Huh? Indifferent Sad StormStormStorm

Not for me then...
Anders Jørgensen
Top 200 Contributor
Denmark
Posts 346
OFFLINE
Bronze Member

Think and Grow Rich by Napoleon Hill

Another re-read of this classic. So much depth!

vikinger
Top 25 Contributor
Vestri Kirkjubyr, UK
Posts 5,285
OFFLINE
Gold Member
vikinger replied on Mon, Aug 6 2018 10:56 PM

Just finished reading “An Officer and A Spy” by Robert Harris, a story closely following the real life Dreyfus Affair of France at the end of the 19th Century.

How an innocent man was condemned by the French military and legal systems. There are still so many parallels that one can imagine going on right now with our present day spies and politicians.

Graham

Jeff
Top 50 Contributor
USA
Posts 3,212
OFFLINE
Bronze Member
Jeff replied on Tue, Aug 7 2018 12:24 AM

Sounds interesting, I just looked up the Dreyfus Affair, and it's indeed shocking, but sadly not unusual. Witch hunts, show trials, and scapegoats, have always been around, miscarriages of justice are depressingly all too real. When entrenched elements of the government decide to railroad you, there's precious little that can be done, and if there is anything done it can take years to fight back.

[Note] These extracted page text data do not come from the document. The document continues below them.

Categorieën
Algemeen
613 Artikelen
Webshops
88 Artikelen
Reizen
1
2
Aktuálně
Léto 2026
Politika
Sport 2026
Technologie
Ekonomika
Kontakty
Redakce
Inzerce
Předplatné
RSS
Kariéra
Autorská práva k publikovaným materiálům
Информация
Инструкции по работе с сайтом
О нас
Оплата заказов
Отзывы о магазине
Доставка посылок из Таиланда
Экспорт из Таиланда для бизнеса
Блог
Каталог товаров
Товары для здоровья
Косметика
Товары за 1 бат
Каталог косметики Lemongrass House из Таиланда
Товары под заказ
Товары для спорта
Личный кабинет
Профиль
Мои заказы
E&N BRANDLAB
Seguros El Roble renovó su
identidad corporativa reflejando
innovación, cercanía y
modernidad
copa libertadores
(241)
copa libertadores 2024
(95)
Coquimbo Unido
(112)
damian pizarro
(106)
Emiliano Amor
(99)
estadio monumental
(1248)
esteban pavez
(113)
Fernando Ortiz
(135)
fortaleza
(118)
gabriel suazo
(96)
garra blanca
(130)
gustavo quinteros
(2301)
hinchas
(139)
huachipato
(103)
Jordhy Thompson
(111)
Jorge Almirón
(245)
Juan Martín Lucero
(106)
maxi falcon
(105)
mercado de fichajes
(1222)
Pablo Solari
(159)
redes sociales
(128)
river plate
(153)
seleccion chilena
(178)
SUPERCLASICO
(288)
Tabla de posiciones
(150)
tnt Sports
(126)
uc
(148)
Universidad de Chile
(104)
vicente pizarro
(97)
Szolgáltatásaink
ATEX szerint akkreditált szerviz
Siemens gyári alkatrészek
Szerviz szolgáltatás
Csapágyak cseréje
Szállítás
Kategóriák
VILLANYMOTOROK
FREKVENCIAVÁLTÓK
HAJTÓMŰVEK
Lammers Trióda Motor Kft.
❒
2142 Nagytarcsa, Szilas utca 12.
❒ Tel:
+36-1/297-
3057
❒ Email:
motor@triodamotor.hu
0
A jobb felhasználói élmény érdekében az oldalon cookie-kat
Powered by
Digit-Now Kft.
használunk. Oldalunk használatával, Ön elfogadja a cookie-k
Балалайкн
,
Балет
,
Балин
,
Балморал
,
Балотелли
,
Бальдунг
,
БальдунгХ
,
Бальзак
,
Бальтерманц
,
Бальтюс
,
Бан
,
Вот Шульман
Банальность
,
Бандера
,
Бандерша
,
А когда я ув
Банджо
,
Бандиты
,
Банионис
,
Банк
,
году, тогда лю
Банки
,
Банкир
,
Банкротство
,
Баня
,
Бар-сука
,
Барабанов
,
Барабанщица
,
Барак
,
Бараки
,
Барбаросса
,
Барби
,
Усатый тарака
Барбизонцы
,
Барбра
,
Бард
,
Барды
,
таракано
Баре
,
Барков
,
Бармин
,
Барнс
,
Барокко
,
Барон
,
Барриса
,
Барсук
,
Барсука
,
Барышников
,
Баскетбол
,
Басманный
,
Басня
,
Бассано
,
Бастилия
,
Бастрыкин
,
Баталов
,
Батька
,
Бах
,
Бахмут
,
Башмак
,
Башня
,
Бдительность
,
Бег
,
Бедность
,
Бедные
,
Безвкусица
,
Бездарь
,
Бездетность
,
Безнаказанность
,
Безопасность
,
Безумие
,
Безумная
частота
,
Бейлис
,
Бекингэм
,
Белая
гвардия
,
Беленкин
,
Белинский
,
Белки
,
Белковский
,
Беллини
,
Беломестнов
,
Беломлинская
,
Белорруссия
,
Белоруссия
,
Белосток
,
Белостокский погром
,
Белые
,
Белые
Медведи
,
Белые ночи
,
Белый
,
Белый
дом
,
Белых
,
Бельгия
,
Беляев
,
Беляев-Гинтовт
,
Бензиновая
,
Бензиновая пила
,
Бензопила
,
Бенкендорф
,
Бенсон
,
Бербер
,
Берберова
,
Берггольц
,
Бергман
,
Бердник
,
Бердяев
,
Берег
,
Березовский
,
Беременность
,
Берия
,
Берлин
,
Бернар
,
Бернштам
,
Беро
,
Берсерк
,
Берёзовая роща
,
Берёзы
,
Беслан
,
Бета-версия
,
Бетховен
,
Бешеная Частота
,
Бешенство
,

I'm currently reading a collection of Harlan Ellison stories, "I Have No Mouth And I Must Scream," which begins with the story of the same name. Unsettling. I reread the Roger Hall book, and found it all I remembered, and also finished a book "The Nasty Bits" which is a collection of essays and articles written by Anthony Bourdain.

Jeff

Beovirus victim, it's gotten to be too much to list!

Anders Jørgensen
Top 200 Contributor
Denmark
Posts 346
OFFLINE
Bronze Member

Currently rereading:

The Science of getting rich but Wallace D Wattles.

Again so much to depth to understand and apply. Still great education.